WORK INSTRUCTIONS
Report each line in the material below that contains the word "pour".

AVAILABLE RECORDS
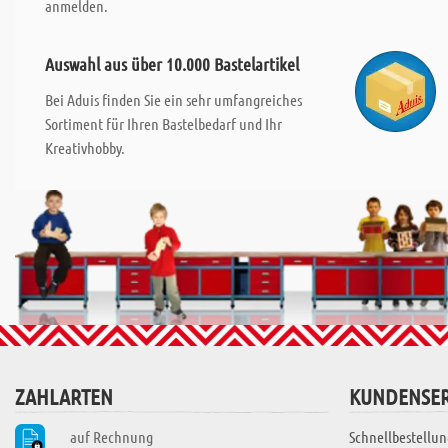
anmelden.
Auswahl aus über 10.000 Bastelartikel
Bei Aduis finden Sie ein sehr umfangreiches
Sortiment für Ihren Bastelbedarf und Ihr
Kreativhobby.
ZAHLARTEN
KUNDENSER
auf Rechnung
Schnellbestellun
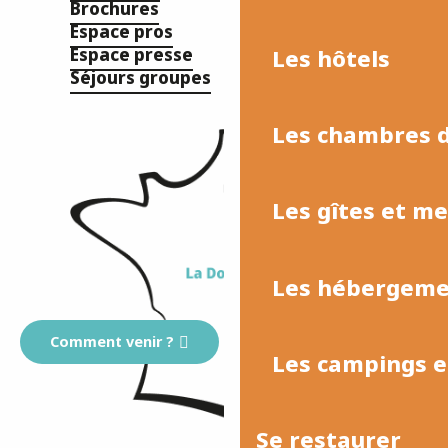
Brochures
Espace pros
Les hôtels
Espace presse
Séjours groupes
Les chambres d
Les gîtes et m
Les hébergemen
Comment venir ?
Les campings et
Se restaurer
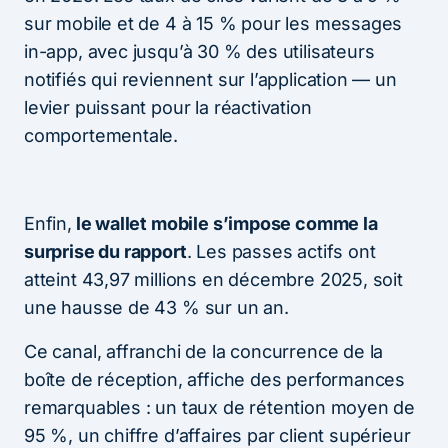
sur mobile et de 4 à 15 % pour les messages
in-app, avec jusqu’à 30 % des utilisateurs
notifiés qui reviennent sur l’application — un
levier puissant pour la réactivation
comportementale.
Enfin,
le wallet mobile s’impose comme la
surprise du rapport
. Les passes actifs ont
atteint 43,97 millions en décembre 2025, soit
une hausse de 43 % sur un an.
Ce canal, affranchi de la concurrence de la
boîte de réception, affiche des performances
remarquables : un taux de rétention moyen de
95 %, un chiffre d’affaires par client supérieur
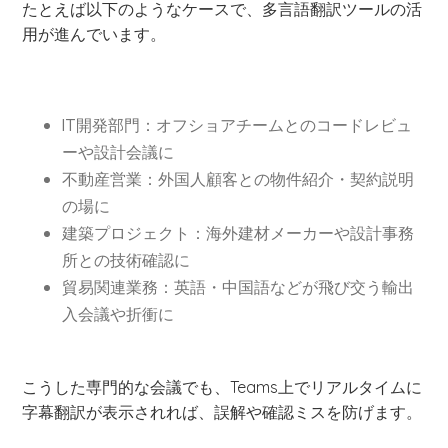
たとえば以下のようなケースで、多言語翻訳ツールの活
用が進んでいます。
IT開発部門：オフショアチームとのコードレビュ
ーや設計会議に
不動産営業：外国人顧客との物件紹介・契約説明
の場に
建築プロジェクト：海外建材メーカーや設計事務
所との技術確認に
貿易関連業務：英語・中国語などが飛び交う輸出
入会議や折衝に
こうした専門的な会議でも、Teams上でリアルタイムに
字幕翻訳が表示されれば、誤解や確認ミスを防げます。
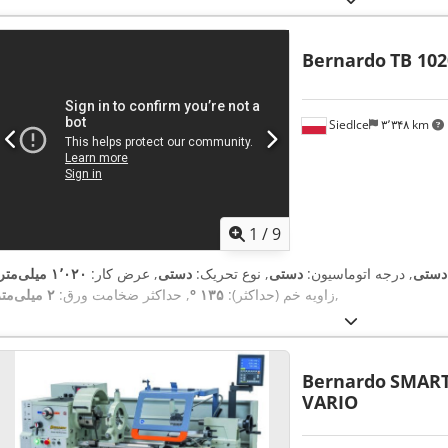
Bernardo
TB 102
Siedlce
۳٬۳۴۸ km
1
/
9
دستی
, درجه اتوماسیون:
دستی
, نوع تحریک:
دستی
, عرض کار:
۱٬۰۲۰ میلی‌متر
,
زاویه خم (حداکثر):
۱۳۵ °
, حداکثر ضخامت ورق:
۲ میلی‌متر
Bernardo
SMART
VARIO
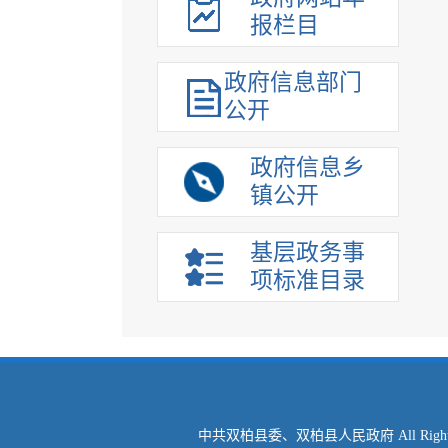
报栏目
政府信息部门
公开
政府信息乡
镇公开
基层政务事
项标准目录
中共双柏县委、双柏县人民政府 All Right Re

REPLY
sur mobile et de 4 à 15 % pour les messages
levier puissant pour la réactivation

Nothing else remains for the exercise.